[GIVEN DATA]
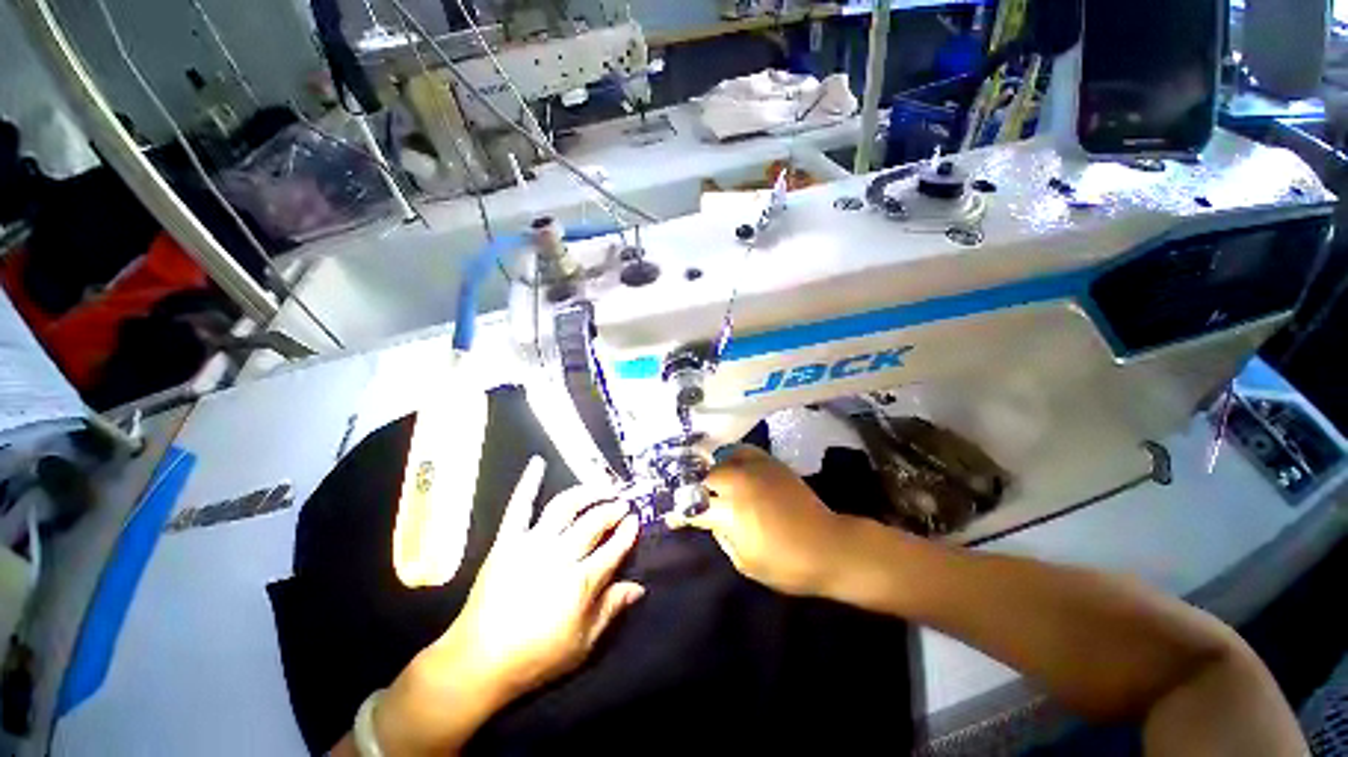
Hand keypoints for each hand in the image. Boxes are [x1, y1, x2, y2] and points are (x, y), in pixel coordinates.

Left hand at [374, 457, 642, 755]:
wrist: (479, 662)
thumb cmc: (536, 657)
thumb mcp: (583, 643)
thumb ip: (612, 610)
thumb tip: (639, 587)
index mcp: (581, 582)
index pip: (614, 548)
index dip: (628, 532)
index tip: (636, 519)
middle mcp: (560, 556)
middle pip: (594, 522)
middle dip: (613, 509)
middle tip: (623, 502)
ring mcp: (532, 544)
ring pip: (565, 507)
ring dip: (586, 492)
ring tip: (601, 486)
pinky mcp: (507, 542)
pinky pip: (519, 507)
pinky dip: (528, 483)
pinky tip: (538, 462)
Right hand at [667, 445, 851, 596]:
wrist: (829, 546)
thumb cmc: (785, 564)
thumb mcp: (744, 562)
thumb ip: (722, 536)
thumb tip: (712, 519)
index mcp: (730, 511)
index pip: (694, 506)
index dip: (680, 512)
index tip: (672, 515)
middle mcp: (739, 482)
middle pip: (705, 476)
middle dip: (695, 488)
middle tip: (693, 497)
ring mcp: (756, 469)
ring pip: (722, 460)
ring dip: (712, 471)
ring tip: (709, 480)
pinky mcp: (771, 463)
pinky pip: (744, 451)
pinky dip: (733, 457)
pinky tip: (732, 466)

[WORK TO BE COMPLETED]
Pictures excluded, repeat the records exactly from their opening line through the line containing "middle pip: (594, 522)".

[ANSWER TO THIS EXERCISE]
Hand keypoints for each hand in the image. Boxes are [x1, y1, x2, y2] and points are (x, y), in pixel coordinates.

Left hand at [374, 457, 642, 755]:
wrist: (479, 662)
thumb cmc: (536, 657)
thumb mcp: (583, 643)
thumb ip: (612, 610)
thumb tip: (639, 587)
index mcp: (581, 582)
index pip: (614, 548)
index dip: (628, 532)
index tip: (636, 519)
middle mcp: (560, 556)
middle pip: (594, 522)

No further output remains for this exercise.